The 5D2 has always had pattern-noise (banding) that basically make postproduction less flexible especially at ISO 800 or higher.
Sure, the quantity of noise is very good up to ISO 3200. But the quality is just not that good. 
Now when the 5D2 had no competitors in terms of resolution and overall features of the sensor (considering that better sensors on a per-pixel basis had significantly lower resolution i.e. 12mp) then of course nobody complained about the sensor.

TODAY, however, there are higher resolution sensors that perform better even on a per-pixel basis. 
Or anyway there are sensor with a lower resolution (but definitely more than 12mp) that perform way better in terms of DR and noise quality (some also in terms of noise quantity).
so TODAY I expect canon to deliver an outstanding sensor, just as the 5d2 sensor was originally.

The problem that I see is that Canon does not seem to care about DR that much, given that their top performing DSLR has an effective DR of 12 compared to Nikon, Pentax, Sony, Fujifilm, all with sensors well above 13 stops of DR.

Instead, given what Nikon has done with the D7000, if their D800 is as good an FF as the D7000 is an APS-C, Canon will not be a leader anymore.

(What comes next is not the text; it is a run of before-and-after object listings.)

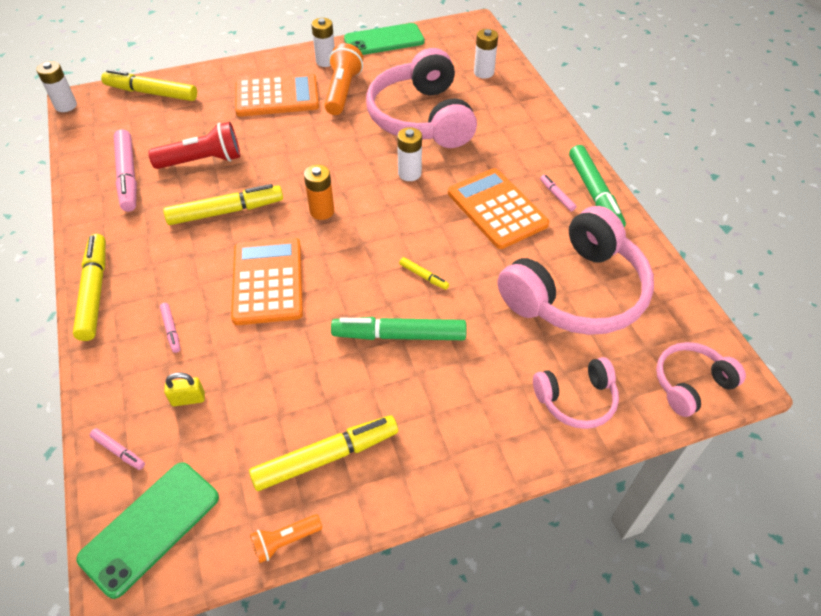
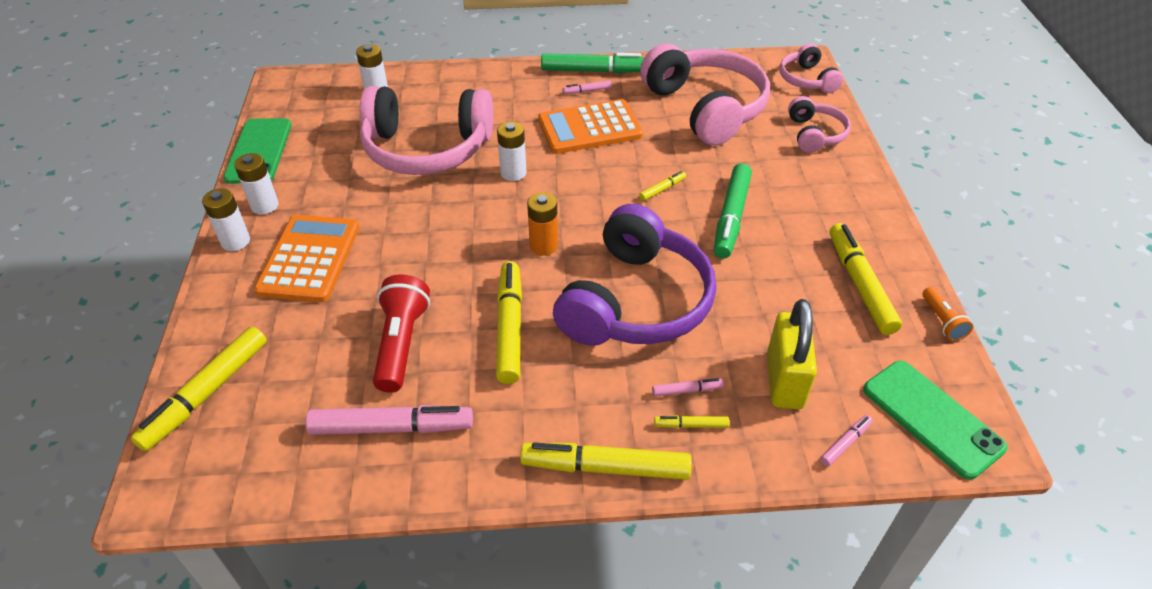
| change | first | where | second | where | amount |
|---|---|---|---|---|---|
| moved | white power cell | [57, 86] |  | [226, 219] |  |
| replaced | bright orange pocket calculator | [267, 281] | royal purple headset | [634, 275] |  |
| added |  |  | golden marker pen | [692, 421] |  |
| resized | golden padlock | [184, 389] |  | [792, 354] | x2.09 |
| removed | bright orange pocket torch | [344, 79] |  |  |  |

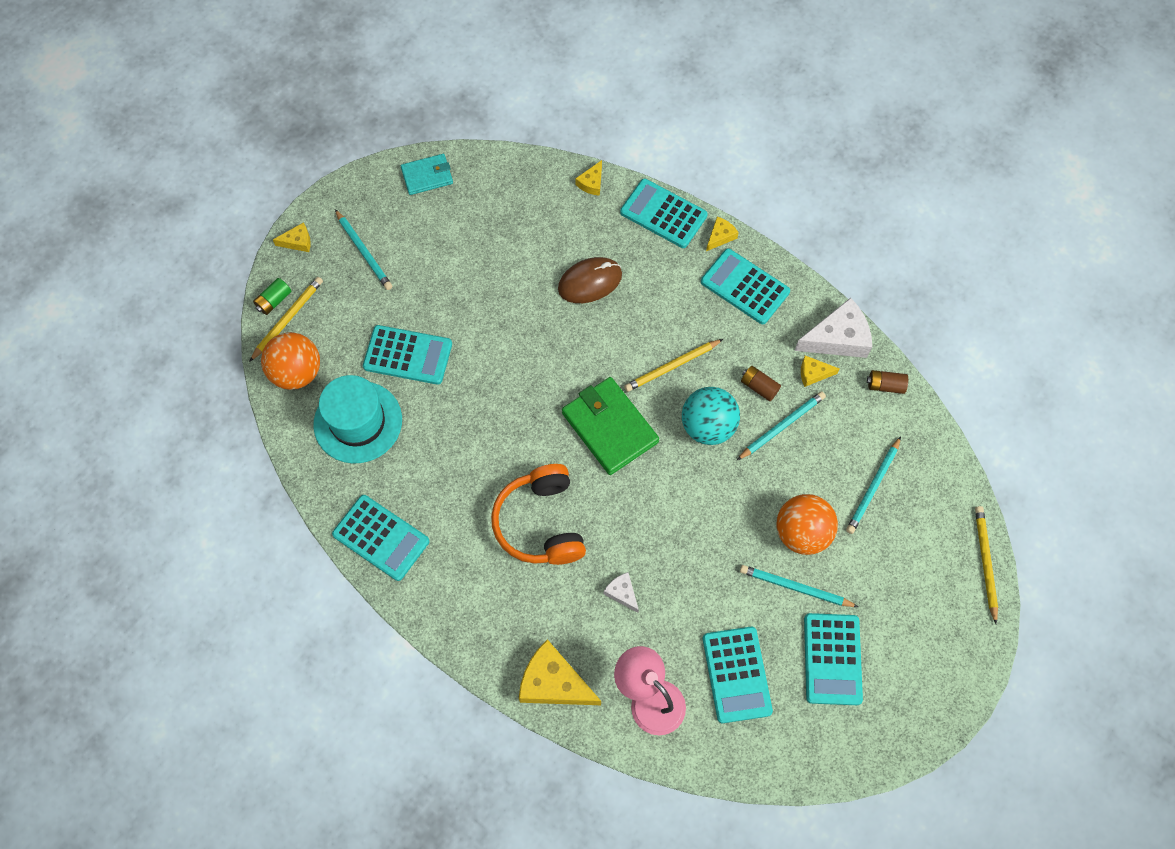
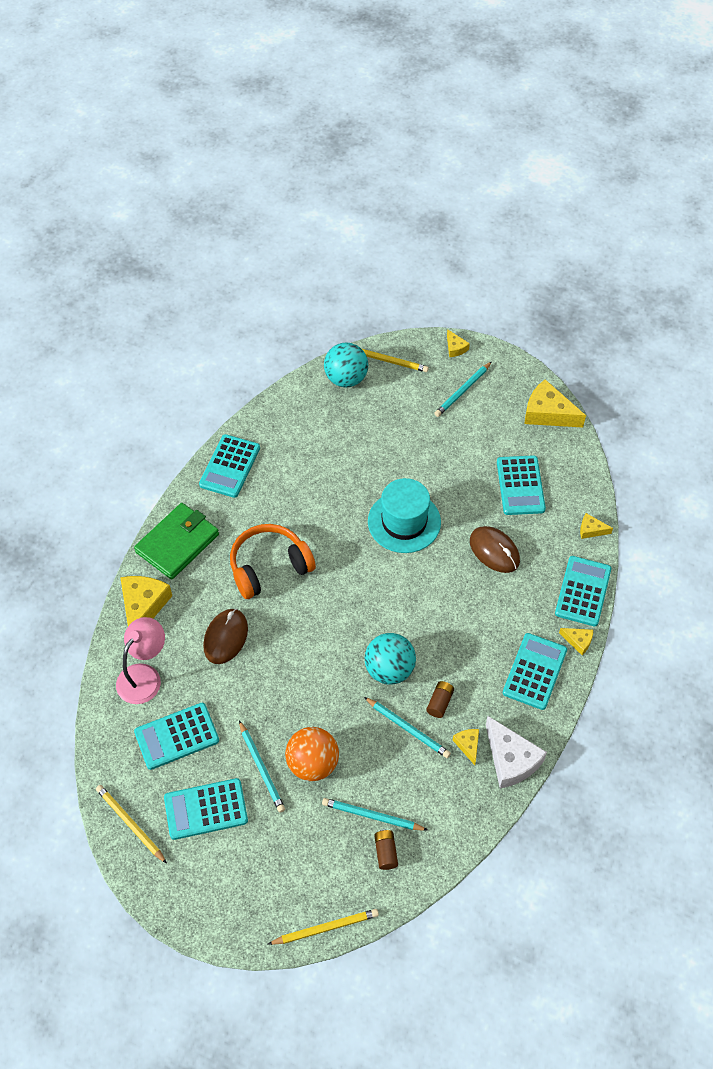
| change | first | where | second | where | amount |
|---|---|---|---|---|---|
| moved | golden wooden pencil | [673, 365] |  | [131, 824] |  |
| moved | emerald wallet | [610, 426] |  | [176, 541] |  |
| replaced | white cheese | [621, 592] | brown computer mouse | [225, 636] |  |
| turned | aqua wooden pencil | [799, 586] |  | [262, 766] | 150 degrees clockwise |
| recoloured | bright orange sphere | [290, 361] | aqua sphere | [346, 364] |  |
| moved | aqua tall hat | [357, 419] |  | [404, 515] |  |
| moved | brown power cell | [887, 382] |  | [386, 849] |  |
| moved | aqua pocket calculator | [407, 355] |  | [521, 485] |  |
| replaced | aqua wallet | [427, 174] | golden cheese | [555, 403] |  |
| removed | emerald power cell | [272, 296] |  |  |  |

I'm sure the 5D X will be an improvement (duh!), but my question is how much.


----------



## EYEONE (Jan 25, 2012)

neuroanatomist said:


> mkln said:
> 
> 
> > the sensor on the 5d is outdated in all respects compared to the competition.
> ...



I'm wondering what most people would more be able to recognize in a ordinary photography (not a test setup): 8 more MPs of resolution or ~1 stop of dynamic range?


----------



## CarebbianTraveler (Jan 25, 2012)

neuroanatomist said:


> Has Canon never done anything foolish? Honestly, I've heard lots of complaints about the 5DII...and almost none about it's sensor. Excepting the new 1D X (no data yet), the 5DII has the least ISO noise and is effectively tied for the best DR. Is it a huge stretch to think they'll just re-use that sensor? I don't think so. They might make slight improvements, maybe gapless microlenses, etc., but if it ain't broke... Plus a re-use would save a lot of R&D costs...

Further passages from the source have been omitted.